Editor’s note: This commentary is by David M. Clark, of Westminster, who is a member of the school boards for Bellows Falls Union High School, River Valley Tech Center and the Windham Northeast Supervisory Union, of which he is chair. He is also an organizer with the Alliance of Vermont School Board Members.
[I] first showed up in Putney in 1972 to go to Windham College, which, with the benefit of hindsight, was just a horrible waste of my parents’ money, and for the last 30 years I’ve been doing my penance for it. In 1988, at the behest of a Westminster West educator named Claire Oglesby, I ran for a school board seat. Thirty years and three election defeats later, I’m still around.
I’ve seen an awful lot of fads in education come and go in that time, but by far the most dangerous and hare-brained of them all is Act 46, the school consolidation legislation. This is because the expressed intentions of efficiency, accountability and transparency have somehow failed to put in an appearance. What has shown up in their stead are chaos, threats and coercion.
The chaos is right now, in the midst of the budget season. If our school districts of Athens, Grafton and Westminster are in fact involuntarily combined, Athens and Grafton are gonna take a 20 cent hit on their tax rates to cover Westminster’s higher operating costs and its debt. Those are two legacies those towns will be forced to assume. There’s parity here however, because the two towns will vote four of the six seats on the force-merged school board which gives them a higher degree of budget control. But that is only until Westminster wipes them out by flexing our muscles later on, since three out of every four of the votes in the combined school district will belong to Westminster.
This is how the scenario has been designed to play out across rural Vermont.
The threats and coercion come in the form of the school meetings about to take place to create those new boards. They are being called, not by those communities, but by the secretary of education. It is in fact Dan French, the secretary himself who is signing those warnings, although death warrants might be a more apt description.

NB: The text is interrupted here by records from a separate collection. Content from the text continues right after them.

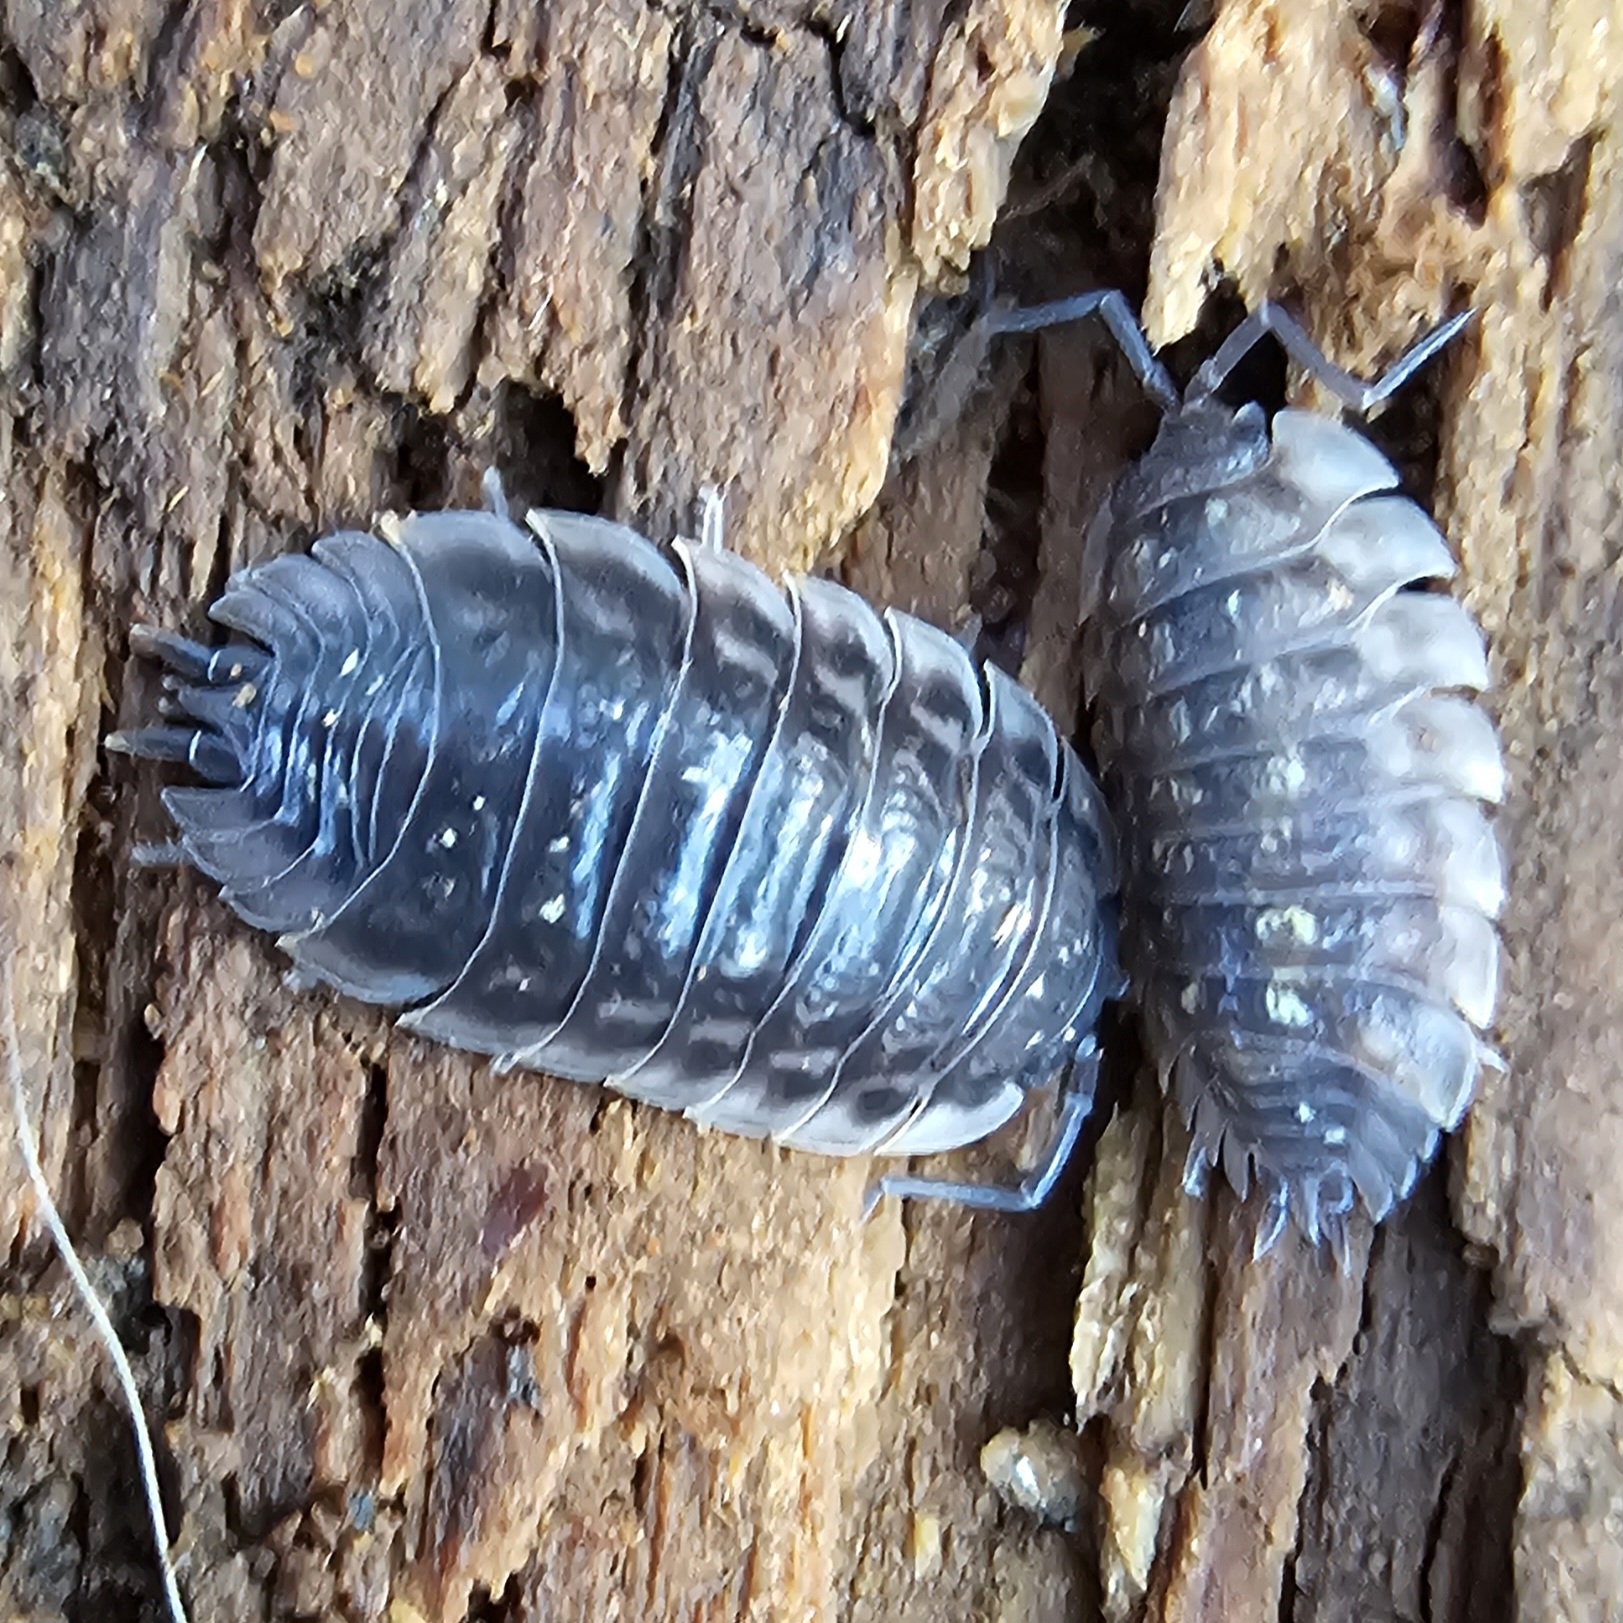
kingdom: Animalia
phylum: Arthropoda
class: Malacostraca
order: Isopoda
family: Oniscidae
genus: Oniscus
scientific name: Oniscus asellus
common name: Common shiny woodlouse
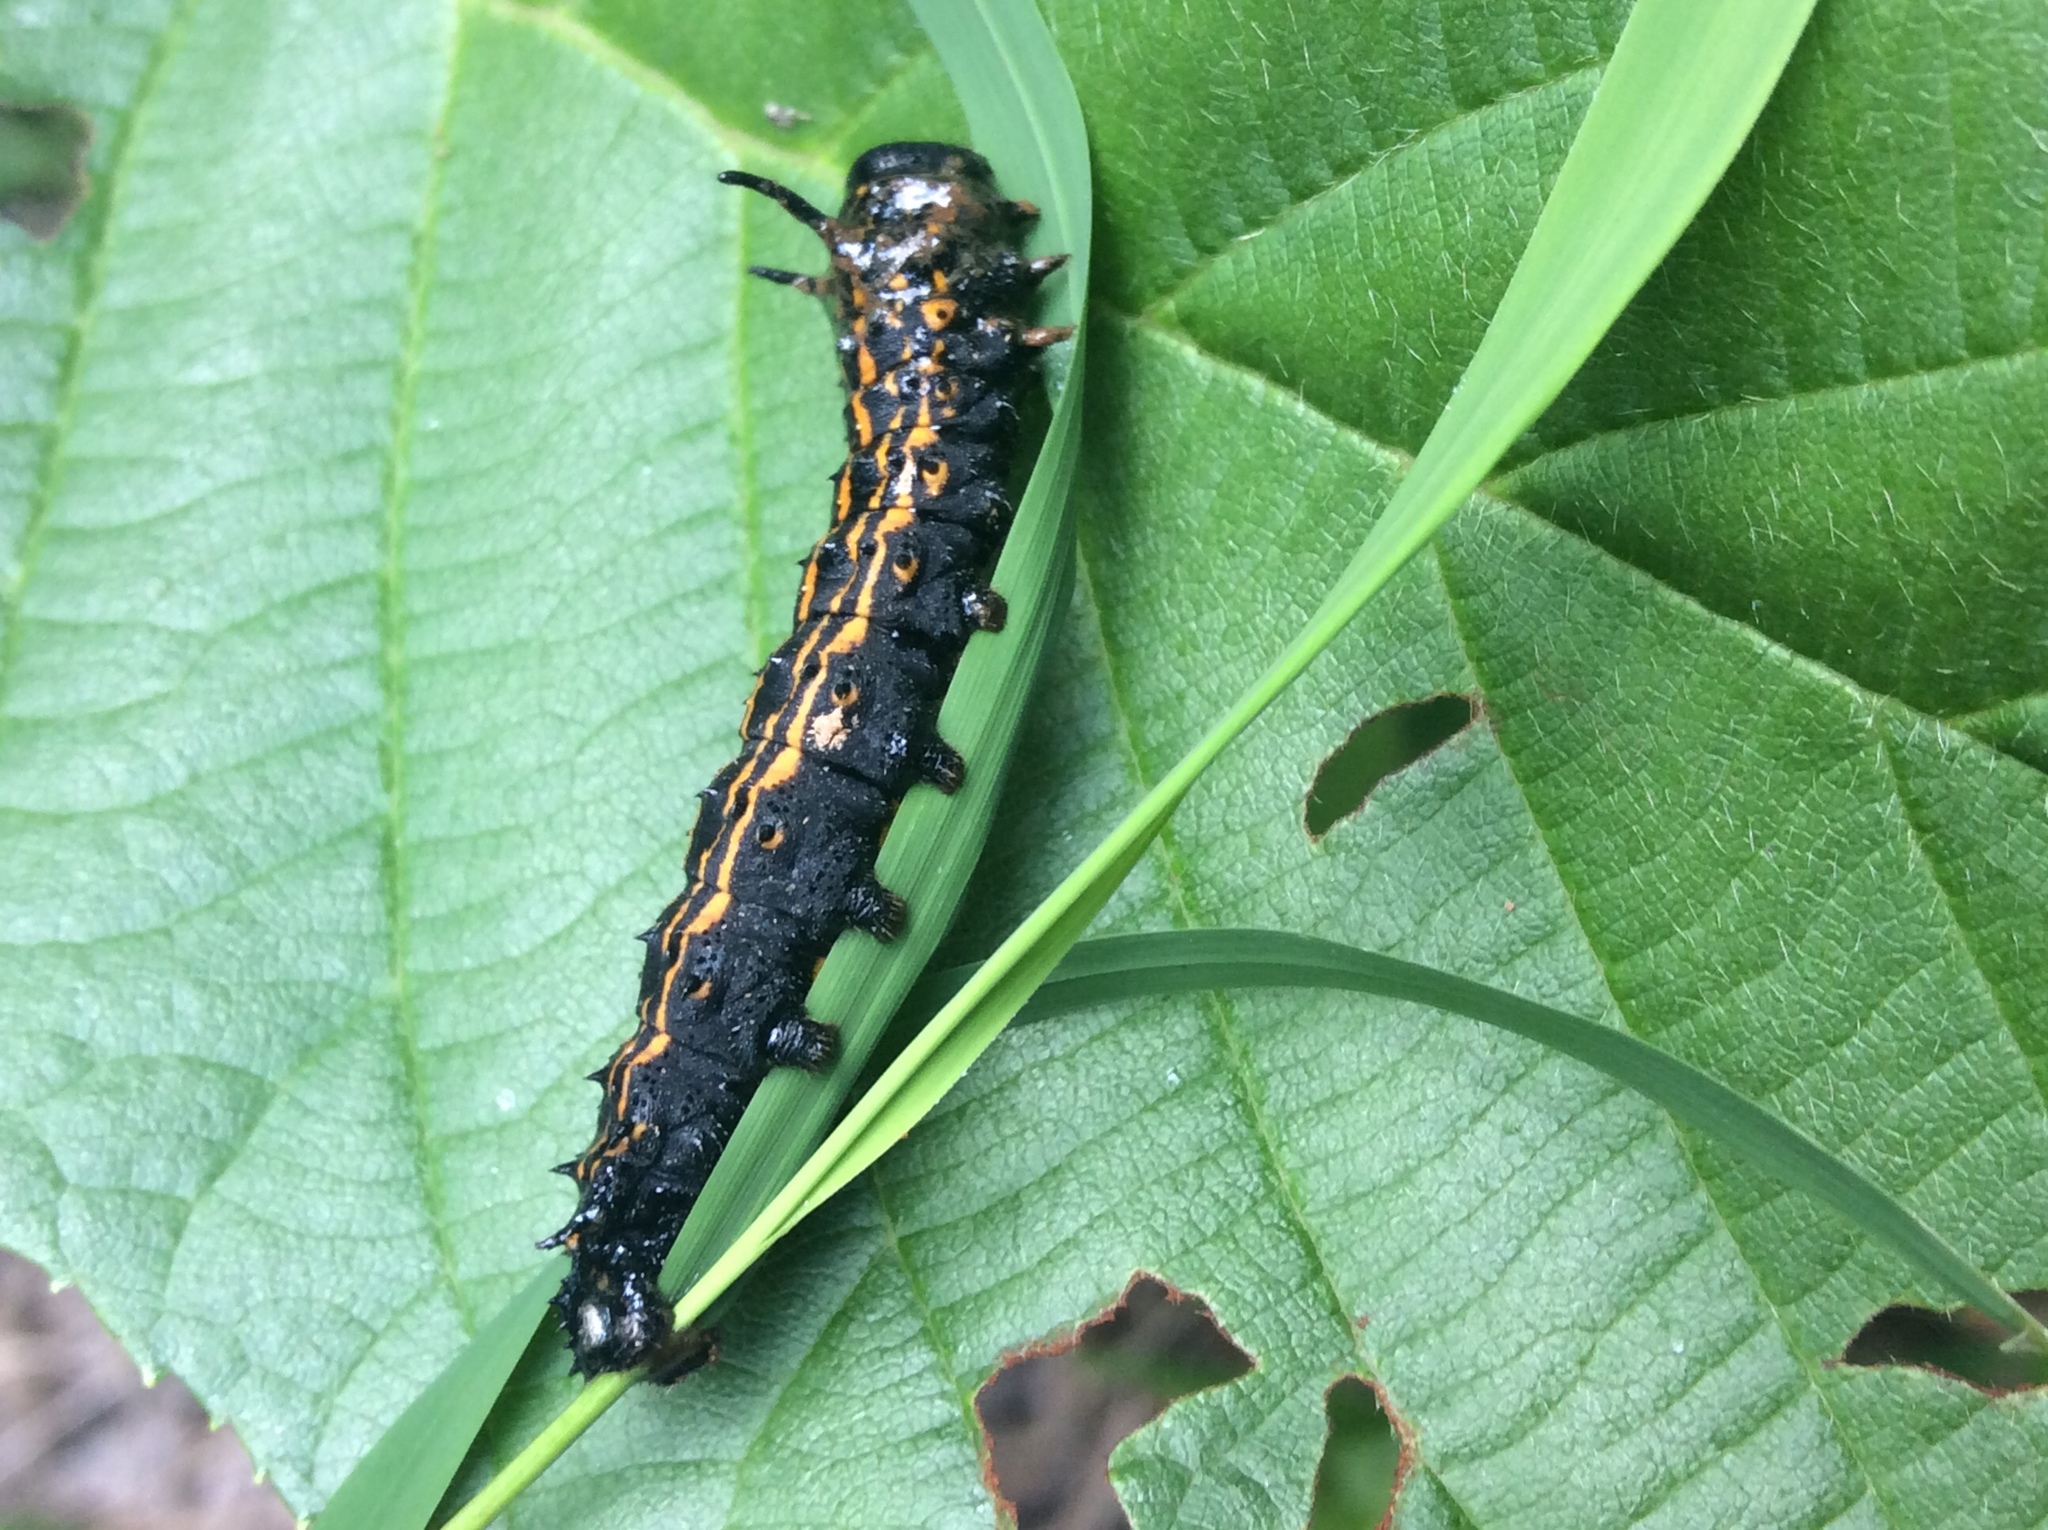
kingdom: Animalia
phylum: Arthropoda
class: Insecta
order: Lepidoptera
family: Saturniidae
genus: Anisota
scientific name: Anisota senatoria
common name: Orange-striped oakworm moth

It’s been a set-up from the git-go, enabled by a State Board of Education, which when tasked with making good decisions about which schools were meeting the ostensible goals of Act 46 in their current configurations, and which weren’t, adopted a policy which might be best characterized as “Merge ’em All And Let God Sort Them Out.” Regrettably, it’s unlikely that the Almighty will be able to act quickly enough to save rural Vermont from the conflagration.
In sad fact, the Act 46 legislation has been designed from the beginning to meet a very different goal, which is to close the small rural schools while defunding the larger ones at the same time. It’s a power play to create an easily manageable top-down educational bureaucracy, in which the actual educational and civic health of small Vermont communities doesn’t really matter very much.
This is not educational reform, it’s a House of Mirrors.